Die Tracks starten wahlweise per Cup (der Track spielt stets vom zuletzt gesetzten Cuepoint) oder über Play. Die Buttons reagieren genau auf den Punkt beziehungsweise Beat. Sollte man trotzdem einmal daneben liegen, lässt sich ein Delay über das Jogwheel sehr einfach beheben. Das berührungsempfindliche „Handrad“ dient im Scratch-Modus auch als virtueller Plattenteller und ist schön groß ausgefallen. In seiner Haptik und dem erzeugten Effekt kann es mich nicht voll überzeugen, denn der auf den Jogwheels montierte Sensor-Teller ist gewöhnungsbedürftig, reagiert etwas schwammig und ist daher für schnelle Scratches nahezu ungeeignet. Schade, denn der Slip-Modus ist hierfür eine Offenbarung. Wenn man beispielsweise im Mix einen laufenden Track durch einen Scratch unterbricht, läuft der Track im Hintergrund weiter, sodass er nachdem Drop trotzdem im richtigen Timing des Mixes bleibt.

Um während meiner Mixsession einzelne Frequenzbänder zu modifizieren, drehe ich an den drei Knöpfen des Equalizers, der das Signal komplett killt, sofern Höhen, Mitte und Bässe ihr Minimum erreicht haben. Der auffällig große Filterknopf erleichtert das schnelle Schrauben am Hoch- oder Tiefpassfilter. Für weiteren Effektspaß sorgen die Auto-Loop-, Sampler-, Loop-Roll- und FX-Sektionen. Im jeweiligen Modus können über die acht Pads manuelle Loops, Auto-Loops oder Loop-Rolls getriggert werden. Hier allerdings erst ab einer Länge von einem Achtelschlag bis hin zu sechzehn Beats. Sehr praktisch ist auch der Loop-Move-Regler, mit dem der Anfangspunkt einer aktiven Schleife im laufenden Track verschoben wird.
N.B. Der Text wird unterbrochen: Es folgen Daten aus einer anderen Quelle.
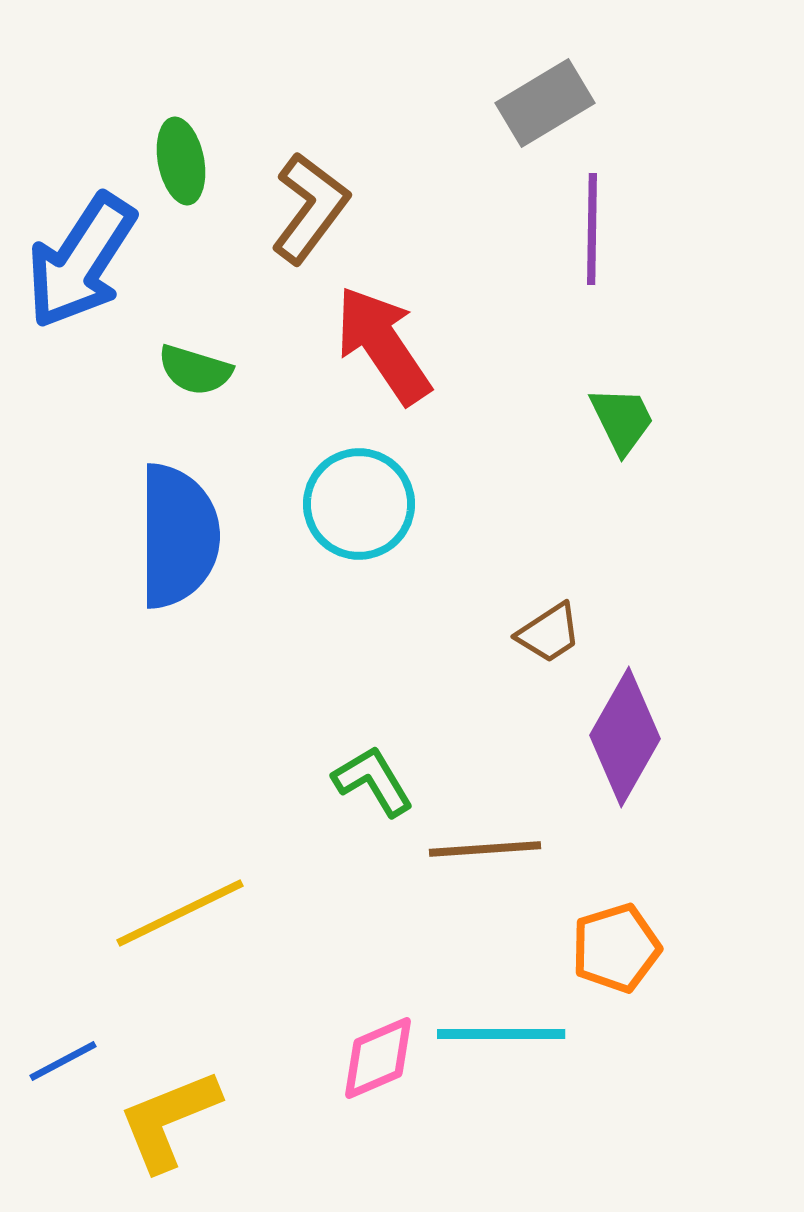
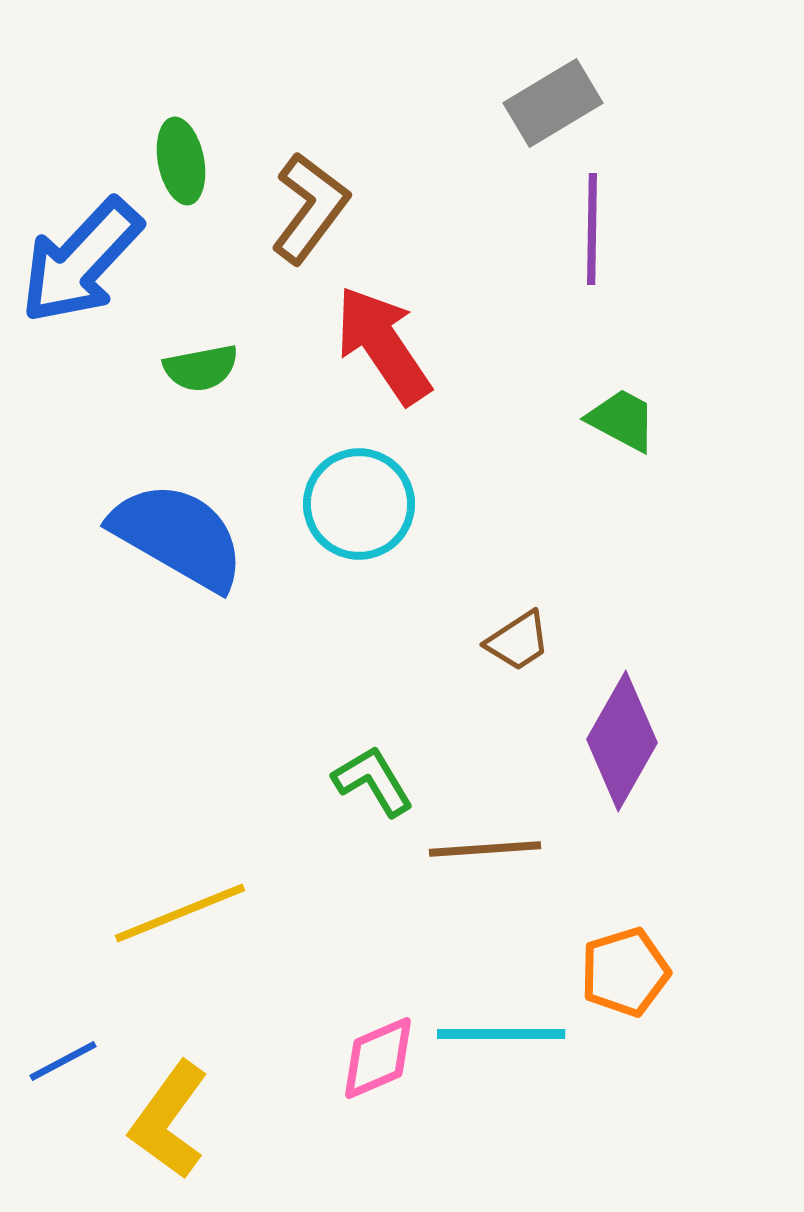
gray rectangle: moved 8 px right
blue arrow: rotated 10 degrees clockwise
green semicircle: moved 6 px right, 2 px up; rotated 28 degrees counterclockwise
green trapezoid: rotated 36 degrees counterclockwise
blue semicircle: rotated 60 degrees counterclockwise
brown trapezoid: moved 31 px left, 8 px down
purple diamond: moved 3 px left, 4 px down
yellow line: rotated 4 degrees clockwise
orange pentagon: moved 9 px right, 24 px down
yellow L-shape: rotated 32 degrees counterclockwise
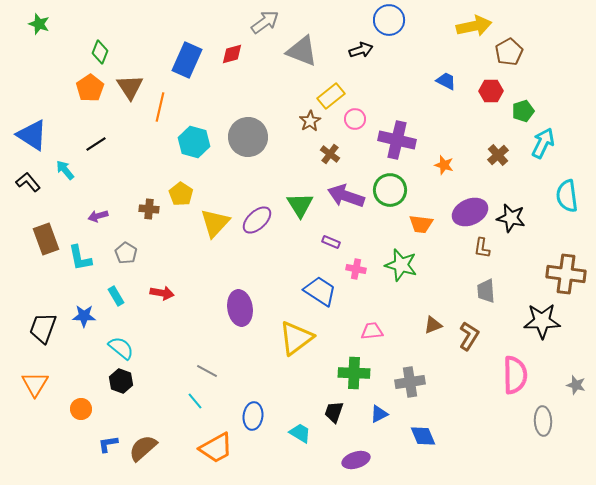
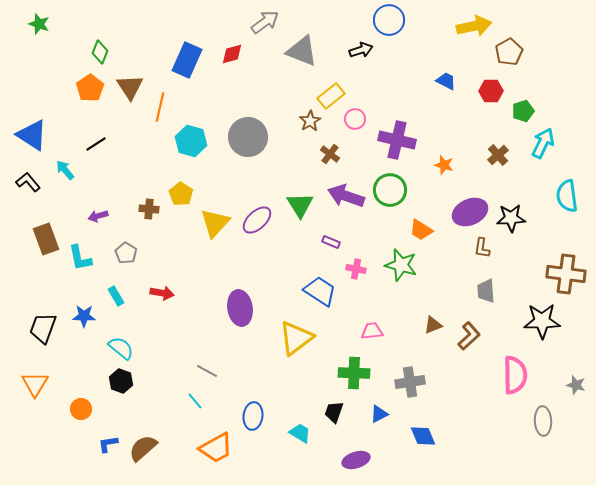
cyan hexagon at (194, 142): moved 3 px left, 1 px up
black star at (511, 218): rotated 16 degrees counterclockwise
orange trapezoid at (421, 224): moved 6 px down; rotated 25 degrees clockwise
brown L-shape at (469, 336): rotated 16 degrees clockwise
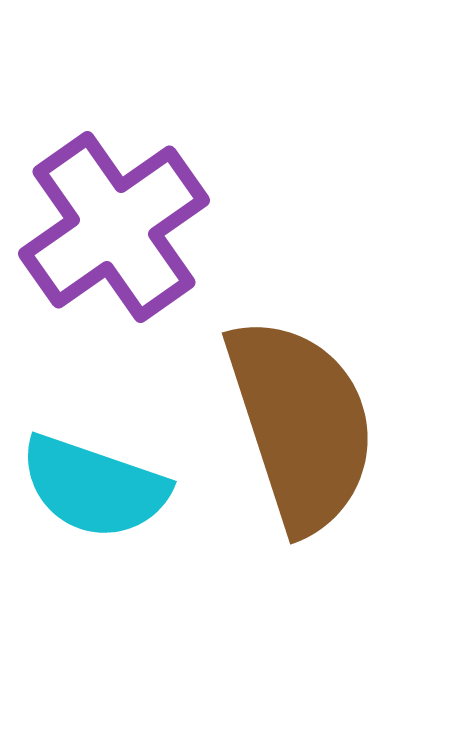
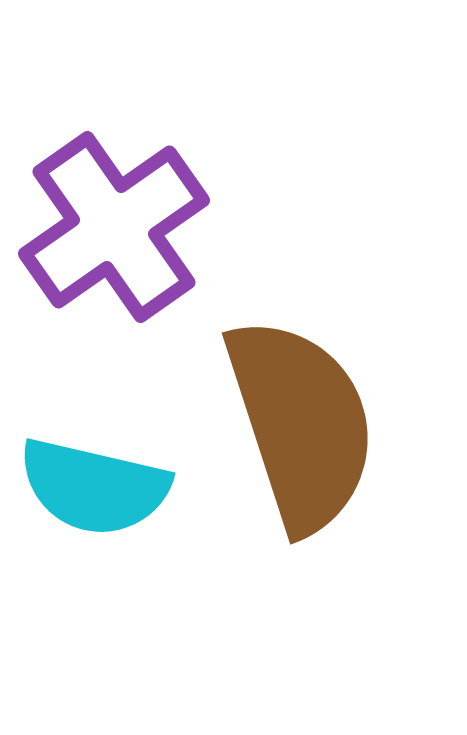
cyan semicircle: rotated 6 degrees counterclockwise
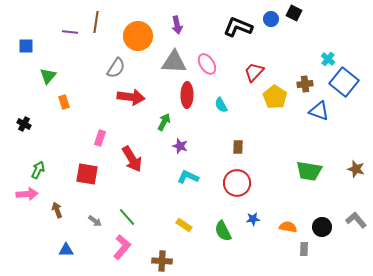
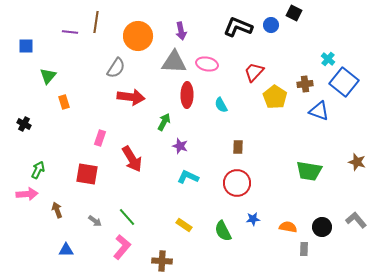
blue circle at (271, 19): moved 6 px down
purple arrow at (177, 25): moved 4 px right, 6 px down
pink ellipse at (207, 64): rotated 45 degrees counterclockwise
brown star at (356, 169): moved 1 px right, 7 px up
Der Sampler weckt den Remixer in mir. Bis zu zwölf Samples, die auch per Record-Funktion aus dem Live-Set aufgenommen werden dürfen, lassen sich beatgenau, synchron und individuell justierbar hinzumischen. Somit ist meiner Kreativität diesbezüglich keine Grenze gesetzt. Dafür aber bei den Effekten. Nur fünf Typen führt die Bank, darunter noch nicht einmal ein Echo. Lediglich der wirklich beeindruckende Beatgrid-Effekt, das Flipping-Double, ein dauerhaftes Delay und der Flanger schmälern die Enttäuschung etwas. Mit Backspin und Brake bietet die Software noch zwei weitere Effekte. Diese lassen sich zwar bei anderen Controllern auch mit dem Jogwheel und der Stopptaste erzeugen, aber ein sich ständig wiederholender Backspin-FX in einem laufenden Loop, das hat schon was. Die Parameter der VDJ-Effekte lassen sich nur beim Flanger, Backspin und Brake über die Drehknöpfe modifizieren. Die beiden zuletzt genannten definieren sich über ihre Länge und Geschwindigkeit.

Um die Vielzahl der Funktion am G2V physisch belegen zu können, sind einige Tasten über Shift „doppelt gemappt“. In den meisten Fällen nachvollziehbar, aber nicht bei der Crossfader-Zuordnung, was der Hersteller mit dem separat aufgeklebten Hinweis auf der Gebrauchsanleitung bestätigt. Wie schon erwähnt, ist der G2V ist auf die Zusammenarbeit mit Virtual DJ LE zugeschnitten und die Bedienung und deren Features lassen zunächst auch keine Wünsche offen. Wer jedoch ein individuelles Mapping des Controllers und mehr Konfigurationsmöglichkeiten einfordert oder das Setup nach seinen Ansprüchen anpassen möchte, kommt nicht um ein kostenpflichtiges Upgrade auf Virtual DJ Pro herum. Auch ein Wechsel auf Traktor, Mixvibes und Konsorten ist dank MIDI-Kompatibilität und mit einem passenden Mapping möglich.